2 Corinthians 12:11-21.
Someone seeing lots of miracles in their ministry could be in danger of getting swollen-headed. Okay, that shouldn’t happen, but it does. As John Lancaster pointed out in a recent message given at the ‘King’s Church’, Boston Spa, and based on Luke 5:1-11, the disciples’ fishing success nearly shipwrecked them! Pastor Lancaster was saying that this can happen in Christian ministry. So it’s interesting that right next door to the mention of ‘’signs, wonders and miracles’’ (12) there comes a line where Paul says ‘’even though I am nothing.’’ (11). It seems to me that the more humble you are, the more useable (to God) you are. As we have seen, Paul revelled in the things that made him weak, because they caused Him to cling to God for strength. Paul’s ministry called for ‘’great perseverance‘’ (12). In this there is a delicate balance of power and perseverance. There was a mixture of the spectacular and the mundane, ordinary, doggedly toughing it out through extraordinarily difficult experiences. Paul knew well the terrain of the mountain top and the valley and accepted both as part of normal Christian experience. If you are following Christ you will always need endurance. (It was another mark of Paul’s extraordinary humility that he did not burden this church by requiring from them the financial support that was his right as an apostle.) The Corinthians should have honoured Paul as the ‘real deal’, when they saw his ministry divinely authenticated, as it so obviously was (12), and not have been duped by the so-called ‘’super-apostles’’ (11).

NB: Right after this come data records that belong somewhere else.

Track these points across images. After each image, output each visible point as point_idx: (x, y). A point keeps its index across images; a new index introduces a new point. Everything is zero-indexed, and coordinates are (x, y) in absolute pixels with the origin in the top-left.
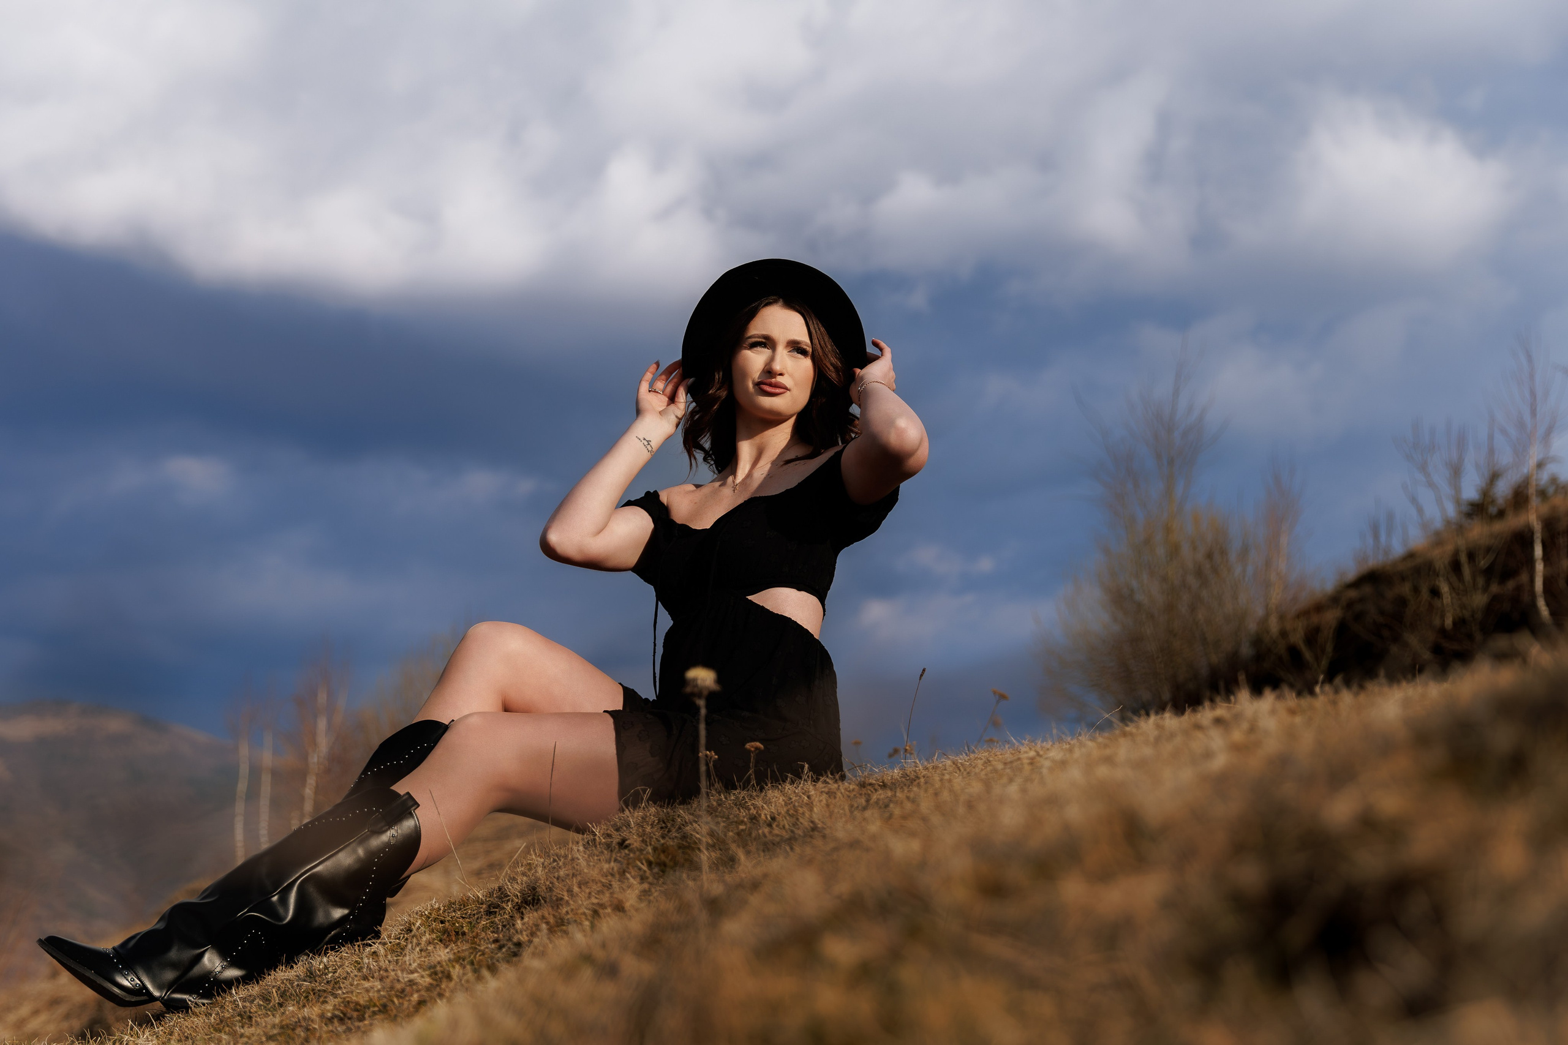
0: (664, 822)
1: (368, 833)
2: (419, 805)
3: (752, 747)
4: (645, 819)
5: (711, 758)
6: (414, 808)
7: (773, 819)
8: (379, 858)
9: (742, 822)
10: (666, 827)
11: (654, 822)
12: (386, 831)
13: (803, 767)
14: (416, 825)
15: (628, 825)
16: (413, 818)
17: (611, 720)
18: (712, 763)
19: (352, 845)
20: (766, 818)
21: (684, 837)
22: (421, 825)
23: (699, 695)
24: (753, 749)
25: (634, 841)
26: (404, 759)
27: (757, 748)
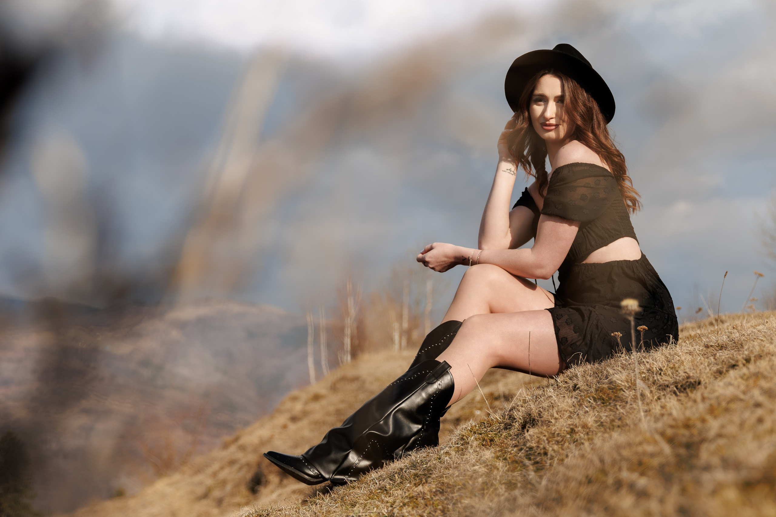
0: (597, 374)
1: (426, 384)
2: (451, 367)
3: (641, 329)
4: (585, 372)
5: (618, 336)
6: (449, 369)
7: (661, 370)
8: (433, 397)
9: (643, 372)
10: (598, 376)
11: (591, 374)
12: (435, 382)
13: (669, 337)
14: (451, 378)
15: (576, 376)
16: (449, 374)
17: (550, 314)
18: (619, 339)
19: (418, 391)
20: (656, 369)
21: (611, 382)
22: (453, 378)
23: (630, 314)
24: (642, 330)
25: (581, 384)
26: (441, 342)
27: (644, 329)
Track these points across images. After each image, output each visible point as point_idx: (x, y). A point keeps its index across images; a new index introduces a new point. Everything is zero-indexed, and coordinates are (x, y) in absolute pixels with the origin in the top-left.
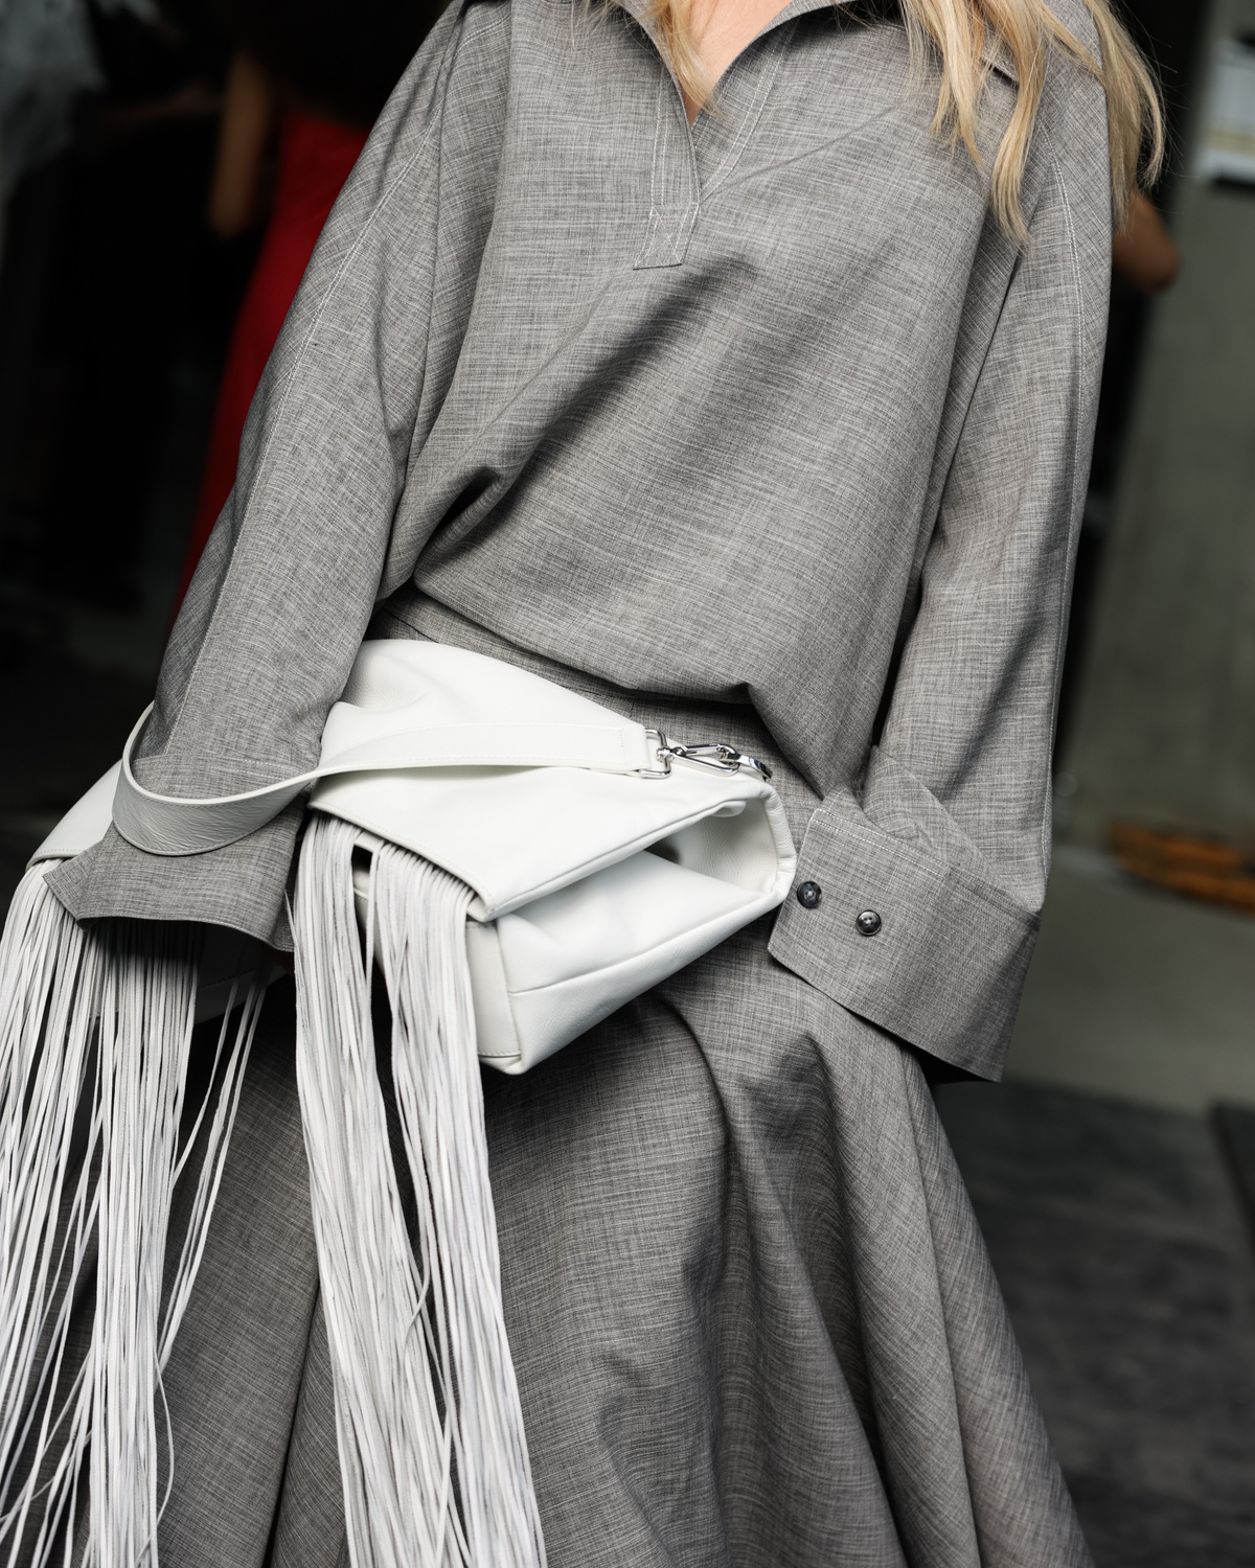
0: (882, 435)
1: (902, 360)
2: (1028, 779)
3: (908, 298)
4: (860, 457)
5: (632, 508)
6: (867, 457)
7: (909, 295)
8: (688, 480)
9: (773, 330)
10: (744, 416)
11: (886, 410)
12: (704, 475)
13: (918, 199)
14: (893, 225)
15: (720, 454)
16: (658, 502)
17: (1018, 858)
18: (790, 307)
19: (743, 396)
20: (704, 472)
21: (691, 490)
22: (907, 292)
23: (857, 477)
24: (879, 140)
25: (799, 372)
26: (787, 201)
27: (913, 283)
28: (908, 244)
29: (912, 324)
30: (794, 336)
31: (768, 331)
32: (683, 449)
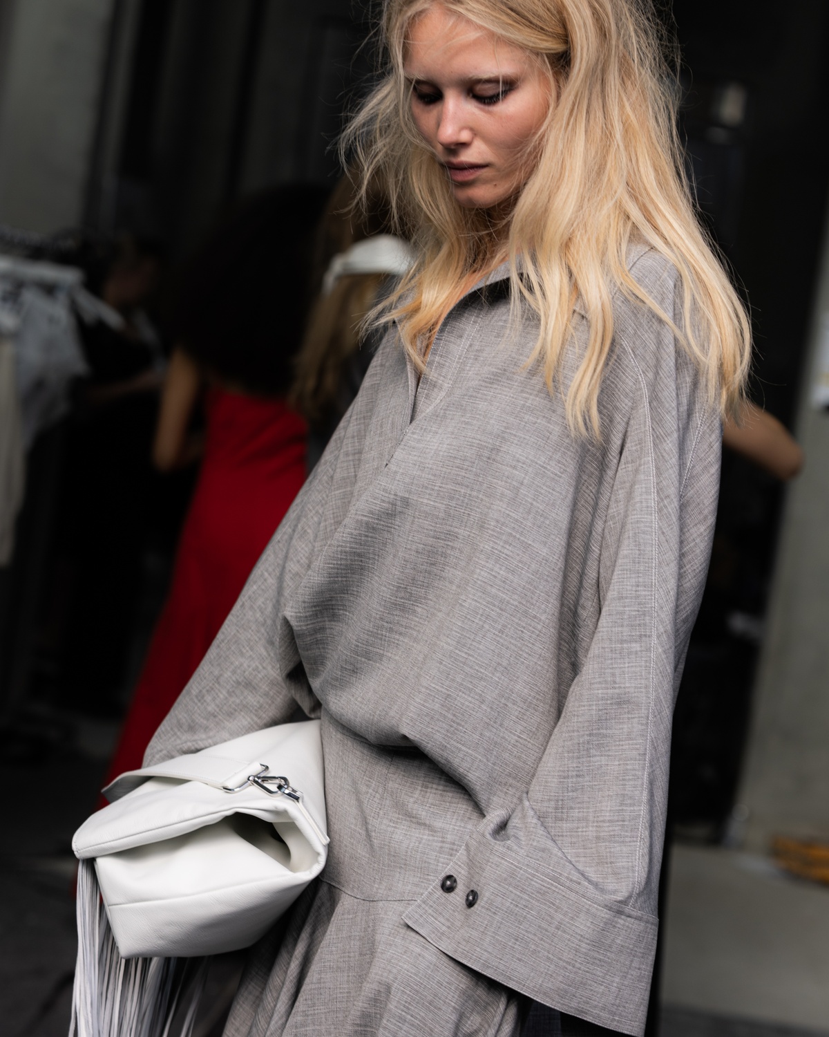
0: (498, 565)
1: (511, 514)
2: (620, 806)
3: (514, 471)
4: (481, 581)
5: (375, 631)
6: (486, 581)
7: (516, 470)
8: (403, 609)
9: (435, 501)
10: (427, 563)
11: (499, 548)
12: (413, 604)
13: (524, 405)
14: (505, 424)
15: (419, 590)
16: (389, 625)
17: (611, 863)
18: (444, 486)
19: (424, 549)
20: (412, 602)
21: (407, 616)
22: (515, 468)
23: (480, 594)
24: (505, 370)
25: (456, 530)
26: (450, 417)
27: (518, 461)
28: (515, 436)
29: (518, 489)
30: (448, 505)
31: (432, 503)
32: (395, 589)
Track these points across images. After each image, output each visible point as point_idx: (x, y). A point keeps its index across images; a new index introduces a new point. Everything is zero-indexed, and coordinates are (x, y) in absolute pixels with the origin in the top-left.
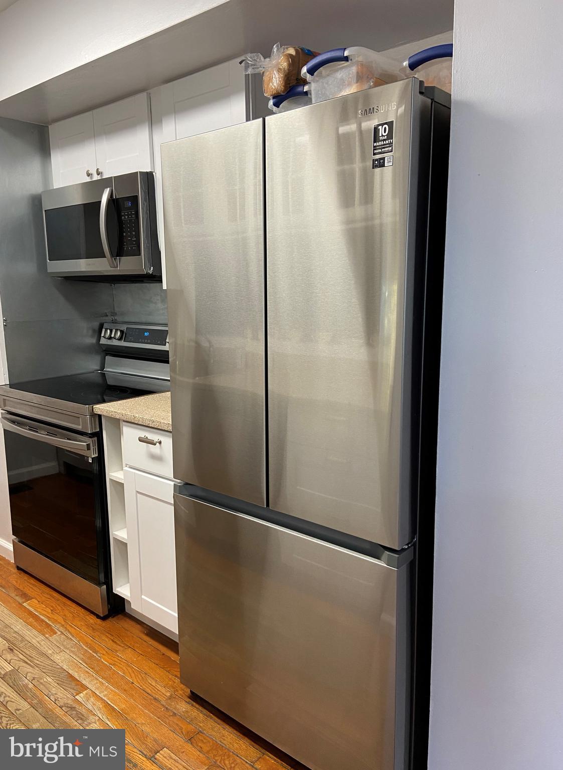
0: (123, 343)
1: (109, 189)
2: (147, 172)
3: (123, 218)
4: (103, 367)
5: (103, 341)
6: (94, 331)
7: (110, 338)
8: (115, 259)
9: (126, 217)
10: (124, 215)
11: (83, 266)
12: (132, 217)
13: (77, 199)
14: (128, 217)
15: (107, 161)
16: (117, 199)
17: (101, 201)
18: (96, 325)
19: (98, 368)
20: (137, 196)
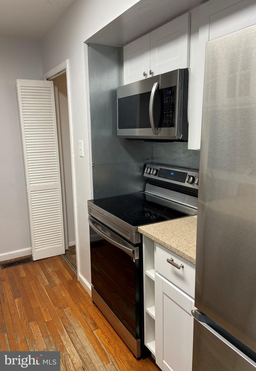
0: (157, 178)
1: (157, 83)
2: (184, 69)
3: (165, 102)
4: (144, 189)
5: (145, 175)
6: (141, 168)
7: (150, 173)
8: (157, 129)
9: (167, 101)
10: (166, 100)
11: (137, 132)
12: (171, 101)
13: (137, 91)
14: (168, 101)
15: (157, 65)
16: (162, 89)
17: (151, 91)
18: (142, 164)
19: (142, 190)
20: (176, 86)
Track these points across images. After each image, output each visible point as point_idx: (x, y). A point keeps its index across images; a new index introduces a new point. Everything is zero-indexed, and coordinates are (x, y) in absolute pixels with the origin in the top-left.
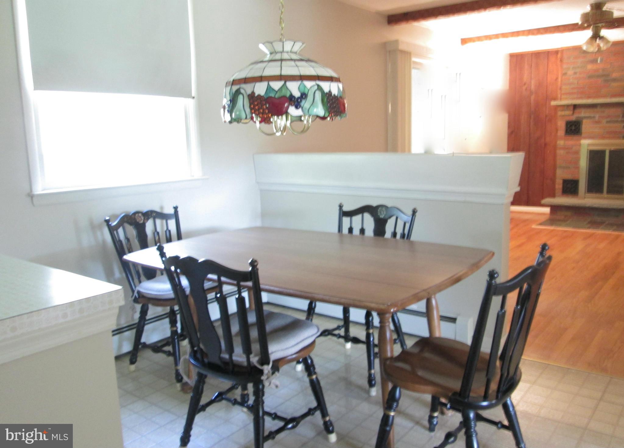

Paul saw himself as a spiritual parent (14-17). As such, he didn’t expect his ‘children’ to take care of him. It was the other way round. Neither he, nor any of the men he sent to them, such as Titus, had exploited them. But the false apostles were fleecing them, yet they were quite willing to follow these brash talking men. ‘’ I have no interest in what you have-only in you. Children shouldn’t have to look out for their parents; parents look out for the children. I’d be most happy to empty my pockets, even mortgage my life, for your good.’’ The Message. Verse 15 expresses the heart of authentic spiritual leadership, and everyone involved in shepherding the flock of God will surely want to measure themselves against these words. They are deeply challenging. Every ‘good’ shepherd who wants to follow the Good Shepherd will give his life for the sheep. There are many ways in which this can be done. Alongside this deep love for the church at Corinth, there also went a fear of what he might find when he got to them (20, 21). Love for the sheep will always mean a hatred of the sin that stains and ruins their lives, and engender a desire to separate them from it.
Above everything, Paul was aware of living his life and conducting his ministry in the sight of God. It was not men’s judgment he feared, but it was the Lord’s approval he sought (19, 20). Again, the twentieth verse expresses how much Paul lived for others. ‘’I hope you don’t think that all along we’ve been making our defence before you, the jury. You’re not the jury; God is the jury – God revealed in Christ – and we make our case before him. And we’ve gone to all the trouble of supporting ourselves so that we won’t be in the way or get in the way of your growing up.’’ The Message.
Billy Graham once said that the smallest parcel he ever saw was ‘a man wrapped up in himself!’ Paul was not that man!!
Prayer: Help me to always walk humbly with you, my God; to persevere through difficulties; to know your power in weakness; and always put others before myself.